Regional Settings and Their Effect on Date Formats 🌍

This is where many users run into unexpected behavior. Excel's default date display is influenced by your operating system's regional locale. A spreadsheet built in the US where mm/dd/yyyy is standard may display differently when opened on a machine set to a UK locale, where dd/mm/yyyy is the norm.

This doesn't change the underlying serial number — the actual date remains accurate — but the appearance will shift based on the regional setting of whoever opens the file. If you're sharing spreadsheets internationally, applying explicit custom formats (rather than relying on system defaults) helps ensure consistency.

When Dates Aren't Really Dates: The Text Problem

A common issue occurs when dates are imported from external sources — CSV files, databases, web exports — and land in Excel as text strings rather than proper date values. You'll recognize this when:

  • Dates are left-aligned in the cell (numbers and real dates are right-aligned by default)
  • Changing the format has no visible effect
  • Formulas like DATEDIF or NETWORKDAYS return errors

In these cases, you need to convert the text to a date value first. Options include:

  • DATEVALUE function: =DATEVALUE("15/01/2025") converts a text string to a serial number.
  • Text to Columns wizard: Found under the Data tab, this can parse text dates into proper date values during the conversion process.
  • Power Query: For large datasets with inconsistent date formats, Power Query gives you fine-grained control over data type conversion on import.

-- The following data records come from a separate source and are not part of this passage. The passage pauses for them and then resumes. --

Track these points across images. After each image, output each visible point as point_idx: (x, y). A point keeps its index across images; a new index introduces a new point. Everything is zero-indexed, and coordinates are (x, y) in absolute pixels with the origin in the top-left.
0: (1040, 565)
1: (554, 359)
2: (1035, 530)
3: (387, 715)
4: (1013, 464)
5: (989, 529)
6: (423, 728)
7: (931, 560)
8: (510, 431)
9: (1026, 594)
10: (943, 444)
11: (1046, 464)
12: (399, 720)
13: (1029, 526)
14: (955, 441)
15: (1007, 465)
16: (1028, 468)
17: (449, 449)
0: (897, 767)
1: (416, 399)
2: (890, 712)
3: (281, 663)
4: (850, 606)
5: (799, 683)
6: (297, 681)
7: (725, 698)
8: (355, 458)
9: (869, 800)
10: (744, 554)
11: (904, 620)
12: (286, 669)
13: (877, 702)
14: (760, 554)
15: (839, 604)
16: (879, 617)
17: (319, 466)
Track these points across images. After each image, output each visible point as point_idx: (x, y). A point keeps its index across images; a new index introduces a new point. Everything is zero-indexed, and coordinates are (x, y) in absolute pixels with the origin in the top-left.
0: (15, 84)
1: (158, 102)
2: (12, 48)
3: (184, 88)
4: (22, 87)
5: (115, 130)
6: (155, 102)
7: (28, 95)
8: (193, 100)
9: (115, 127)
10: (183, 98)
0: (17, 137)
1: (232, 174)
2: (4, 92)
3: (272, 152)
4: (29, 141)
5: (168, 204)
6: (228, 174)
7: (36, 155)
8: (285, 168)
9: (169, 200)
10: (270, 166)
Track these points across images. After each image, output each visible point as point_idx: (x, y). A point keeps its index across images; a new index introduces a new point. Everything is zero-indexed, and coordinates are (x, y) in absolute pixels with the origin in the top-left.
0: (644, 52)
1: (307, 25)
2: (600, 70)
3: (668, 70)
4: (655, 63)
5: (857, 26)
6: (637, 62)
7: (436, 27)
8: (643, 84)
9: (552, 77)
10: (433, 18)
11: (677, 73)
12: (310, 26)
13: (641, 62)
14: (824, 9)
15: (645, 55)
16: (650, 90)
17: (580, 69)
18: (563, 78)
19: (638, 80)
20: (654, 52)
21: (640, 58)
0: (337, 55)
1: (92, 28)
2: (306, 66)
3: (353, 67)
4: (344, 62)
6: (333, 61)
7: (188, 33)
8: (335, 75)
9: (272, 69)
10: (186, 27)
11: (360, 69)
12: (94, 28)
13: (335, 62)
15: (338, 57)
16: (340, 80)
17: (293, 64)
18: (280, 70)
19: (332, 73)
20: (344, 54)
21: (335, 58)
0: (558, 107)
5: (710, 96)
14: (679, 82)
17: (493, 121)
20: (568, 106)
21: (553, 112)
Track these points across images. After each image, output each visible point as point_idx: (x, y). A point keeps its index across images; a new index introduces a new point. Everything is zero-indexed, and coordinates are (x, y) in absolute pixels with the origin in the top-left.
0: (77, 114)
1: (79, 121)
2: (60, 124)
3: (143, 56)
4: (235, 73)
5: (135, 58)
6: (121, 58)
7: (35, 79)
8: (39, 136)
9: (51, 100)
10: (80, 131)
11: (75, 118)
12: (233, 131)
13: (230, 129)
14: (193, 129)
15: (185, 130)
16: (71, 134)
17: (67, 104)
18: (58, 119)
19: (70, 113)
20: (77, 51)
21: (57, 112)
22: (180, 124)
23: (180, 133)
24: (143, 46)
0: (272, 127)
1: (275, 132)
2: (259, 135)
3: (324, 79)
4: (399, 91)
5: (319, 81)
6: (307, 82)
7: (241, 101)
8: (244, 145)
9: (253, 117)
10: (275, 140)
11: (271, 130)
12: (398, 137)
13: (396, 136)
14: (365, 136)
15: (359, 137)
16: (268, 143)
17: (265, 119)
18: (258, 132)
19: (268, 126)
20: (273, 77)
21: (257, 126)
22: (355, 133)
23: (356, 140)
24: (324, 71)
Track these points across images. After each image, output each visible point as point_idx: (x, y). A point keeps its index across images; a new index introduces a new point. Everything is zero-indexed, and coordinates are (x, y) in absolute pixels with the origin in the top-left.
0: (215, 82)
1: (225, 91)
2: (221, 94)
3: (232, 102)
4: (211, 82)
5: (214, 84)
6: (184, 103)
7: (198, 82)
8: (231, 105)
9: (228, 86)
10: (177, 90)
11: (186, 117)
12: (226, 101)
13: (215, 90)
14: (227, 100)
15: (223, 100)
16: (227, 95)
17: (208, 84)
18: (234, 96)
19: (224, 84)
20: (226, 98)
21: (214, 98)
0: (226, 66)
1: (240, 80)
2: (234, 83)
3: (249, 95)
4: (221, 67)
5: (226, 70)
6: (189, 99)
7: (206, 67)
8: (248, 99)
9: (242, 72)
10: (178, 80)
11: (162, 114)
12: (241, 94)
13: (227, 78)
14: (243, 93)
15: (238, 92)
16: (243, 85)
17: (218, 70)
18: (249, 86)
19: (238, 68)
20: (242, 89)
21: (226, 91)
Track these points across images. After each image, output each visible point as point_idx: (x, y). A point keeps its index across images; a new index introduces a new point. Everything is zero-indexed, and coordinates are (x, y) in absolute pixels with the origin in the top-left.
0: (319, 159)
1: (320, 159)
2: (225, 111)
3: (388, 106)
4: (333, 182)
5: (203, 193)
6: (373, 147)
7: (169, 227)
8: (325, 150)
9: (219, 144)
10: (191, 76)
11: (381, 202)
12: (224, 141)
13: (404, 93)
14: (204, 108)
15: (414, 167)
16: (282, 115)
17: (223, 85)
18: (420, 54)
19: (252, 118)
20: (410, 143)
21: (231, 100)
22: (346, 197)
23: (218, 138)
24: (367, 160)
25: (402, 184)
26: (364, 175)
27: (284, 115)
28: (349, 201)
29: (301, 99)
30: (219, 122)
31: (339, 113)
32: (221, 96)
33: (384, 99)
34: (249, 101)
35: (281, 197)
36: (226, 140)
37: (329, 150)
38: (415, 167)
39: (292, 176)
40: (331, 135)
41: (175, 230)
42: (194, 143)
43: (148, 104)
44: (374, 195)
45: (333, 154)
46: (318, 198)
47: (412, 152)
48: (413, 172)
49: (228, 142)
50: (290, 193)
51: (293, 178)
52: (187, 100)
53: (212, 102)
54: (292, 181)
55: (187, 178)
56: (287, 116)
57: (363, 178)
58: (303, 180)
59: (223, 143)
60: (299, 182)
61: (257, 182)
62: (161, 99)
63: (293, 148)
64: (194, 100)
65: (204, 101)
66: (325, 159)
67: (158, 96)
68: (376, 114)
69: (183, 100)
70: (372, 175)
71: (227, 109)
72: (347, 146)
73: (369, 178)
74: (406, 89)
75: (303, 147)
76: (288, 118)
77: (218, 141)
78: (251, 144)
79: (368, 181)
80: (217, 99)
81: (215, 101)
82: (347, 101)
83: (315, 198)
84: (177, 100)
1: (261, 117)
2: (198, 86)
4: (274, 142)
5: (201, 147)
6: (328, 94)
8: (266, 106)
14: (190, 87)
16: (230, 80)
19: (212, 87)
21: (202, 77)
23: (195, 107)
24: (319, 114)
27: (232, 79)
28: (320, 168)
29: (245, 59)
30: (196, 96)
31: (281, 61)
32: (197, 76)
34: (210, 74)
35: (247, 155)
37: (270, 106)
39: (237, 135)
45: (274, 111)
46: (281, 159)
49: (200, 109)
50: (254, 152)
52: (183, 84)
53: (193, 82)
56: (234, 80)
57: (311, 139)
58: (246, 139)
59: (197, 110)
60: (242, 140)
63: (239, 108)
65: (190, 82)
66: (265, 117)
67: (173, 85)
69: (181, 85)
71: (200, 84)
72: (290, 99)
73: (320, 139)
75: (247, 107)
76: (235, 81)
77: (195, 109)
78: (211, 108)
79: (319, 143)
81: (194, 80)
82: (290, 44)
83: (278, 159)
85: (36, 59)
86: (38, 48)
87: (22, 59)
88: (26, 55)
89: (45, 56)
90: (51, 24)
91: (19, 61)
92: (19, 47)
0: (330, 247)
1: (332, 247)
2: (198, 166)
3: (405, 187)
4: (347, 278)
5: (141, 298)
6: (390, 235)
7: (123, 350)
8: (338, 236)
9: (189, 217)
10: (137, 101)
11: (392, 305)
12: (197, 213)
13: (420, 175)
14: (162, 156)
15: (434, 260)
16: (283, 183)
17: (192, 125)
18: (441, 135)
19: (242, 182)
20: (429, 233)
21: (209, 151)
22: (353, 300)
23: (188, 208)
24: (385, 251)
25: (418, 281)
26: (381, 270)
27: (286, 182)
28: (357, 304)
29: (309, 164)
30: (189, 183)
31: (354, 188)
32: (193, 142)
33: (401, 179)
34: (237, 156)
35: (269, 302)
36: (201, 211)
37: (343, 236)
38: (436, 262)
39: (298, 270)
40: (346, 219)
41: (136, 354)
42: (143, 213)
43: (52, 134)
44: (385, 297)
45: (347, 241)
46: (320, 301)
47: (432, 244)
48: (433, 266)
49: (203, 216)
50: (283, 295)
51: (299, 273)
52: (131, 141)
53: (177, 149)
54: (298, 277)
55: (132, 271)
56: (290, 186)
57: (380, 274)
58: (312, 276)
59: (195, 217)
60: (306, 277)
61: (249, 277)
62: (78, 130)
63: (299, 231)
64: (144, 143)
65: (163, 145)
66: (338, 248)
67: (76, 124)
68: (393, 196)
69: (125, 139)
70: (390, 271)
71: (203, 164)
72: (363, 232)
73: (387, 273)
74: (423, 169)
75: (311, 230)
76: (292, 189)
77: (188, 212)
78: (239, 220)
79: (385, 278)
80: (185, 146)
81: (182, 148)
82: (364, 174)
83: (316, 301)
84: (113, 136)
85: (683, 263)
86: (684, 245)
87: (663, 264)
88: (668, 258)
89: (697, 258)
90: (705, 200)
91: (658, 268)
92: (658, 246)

Which of these approaches is appropriate depends on the volume of data, how consistently the text dates are formatted, and how much automation you need in your workflow.

Variables That Affect Which Approach Works Best

Several factors determine which date formatting method makes most sense for a given situation:

  • Data source: Dates entered manually behave differently from dates imported via CSV or pulled through Power Query.
  • Excel version: Older versions of Excel have fewer built-in date format options; Power Query, for instance, wasn't available before Excel 2016.
  • Platform: Excel on Mac and Excel on Windows share most formatting behavior, but regional defaults and some keyboard shortcuts differ.
  • Use case: Formatting for visual presentation in a report is a different need than ensuring date values calculate correctly in a formula-heavy workbook.
  • Sharing and collaboration: If the file will be used by people in different countries or on different regional settings, hardcoded custom formats behave more predictably than system-default formats.

The right combination of these factors — your version of Excel, where your data comes from, and what you ultimately need dates to do in your spreadsheet — shapes which of these methods will actually solve your problem cleanly.